WIP: Collaborated with Sage and Lucas — exciting new scope.

Other Contributions:

Several code-refactoring PRs merged:
#21631, #21775, #21787
Reviewed 10+ PRs.

July 9 – July 23

B200 Performance Optimization:

Per-token-group quant CUDA kernel for FP8:
#21083 — ~6% E2E improvement; works on all NVIDIA architectures.
WIP at the time: per-token-group quant CUDA kernel for int8 (later landed as #21476).
NVFP4 optimization:
Bug fix for Compressed Tensor NVFP4 (ready to review then): #21465

B200 New DeepGemm Integration:

Merged support for breaking DeepGEMM update on B200: #20087
Upstream DeepGEMM PR: deepseek-ai/DeepGEMM #112
Follow-up optimizations (all merged):
DeepEP low-latency bugfix: #20833
~15% E2E perf improvement: #20841
Breaking change fix: #21187
CUDA init error fix due to DeepGemm: #21312

CI Bug Fixes:

Found and fixed quickly: #20782, #20845

Other Contributions:

Code-refactoring PRs merged: #20770, #20774, and others
Reviewed 10+ PRs.

June 23 – July 8

B200 Performance Optimization:

Quant vectorization utils optimization: #20331
+3% E2E for CUDA quant kernels; reusable for FP8 quant, reshape_and_cache_flash, etc.

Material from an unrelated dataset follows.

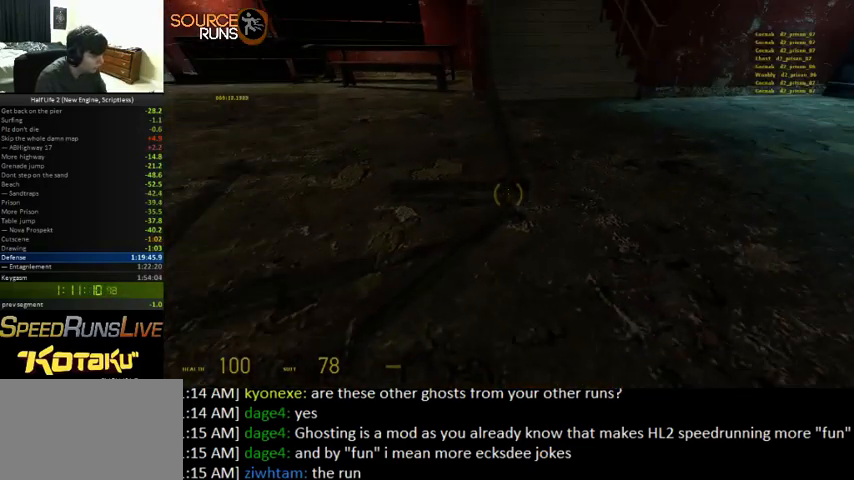
{"keys": ["ctrl"], "mouse": [], "events": []}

B200 New DeepGemm Integration:

WIP then: support new breaking DeepGEMM for B200: #20087
~40% perf improvement for the GEMM kernel at specific batch sizes.
Special thanks to Michael Goin and Varun Sundar Rabindranath.

B200 DeepEP & PPLX Validation:

Bug fix: #20094 — validation done.

Severe CI Bug — Fixed:

Issue raised (blocker in main for ~1 month): #20138
Fix in two days: #20204

Other Contributions:

Refactoring PRs merged: #20187, #20269, #20334, plus more
Reviewed 10+ PRs.

June 9 – June 20

B200 Performance Optimization:

align_moe_block_size kernel optimization: #19572 — ~6% E2E throughput.
Benchmark script refactor for GEMM: #19627 — made future quant benchmarking easier.

B200 DeepGemm Integration:

Initial integration: #19820 — ~40% GEMM perf improvement.
Thanks to Robert Shaw!

B200 DeepEP Integration:

Env setup & initial exploration.

Other Contributions:

Helped review several PRs.

June 2 – June 7

B200 Performance Optimization:

Int8 quant kernel optimization: #19233 — ~10% E2E throughput on B200.
Thanks to Michael Goin’s guidance! My first vLLM PR!

Other Contributions:

Raised issues and reviewed several PRs.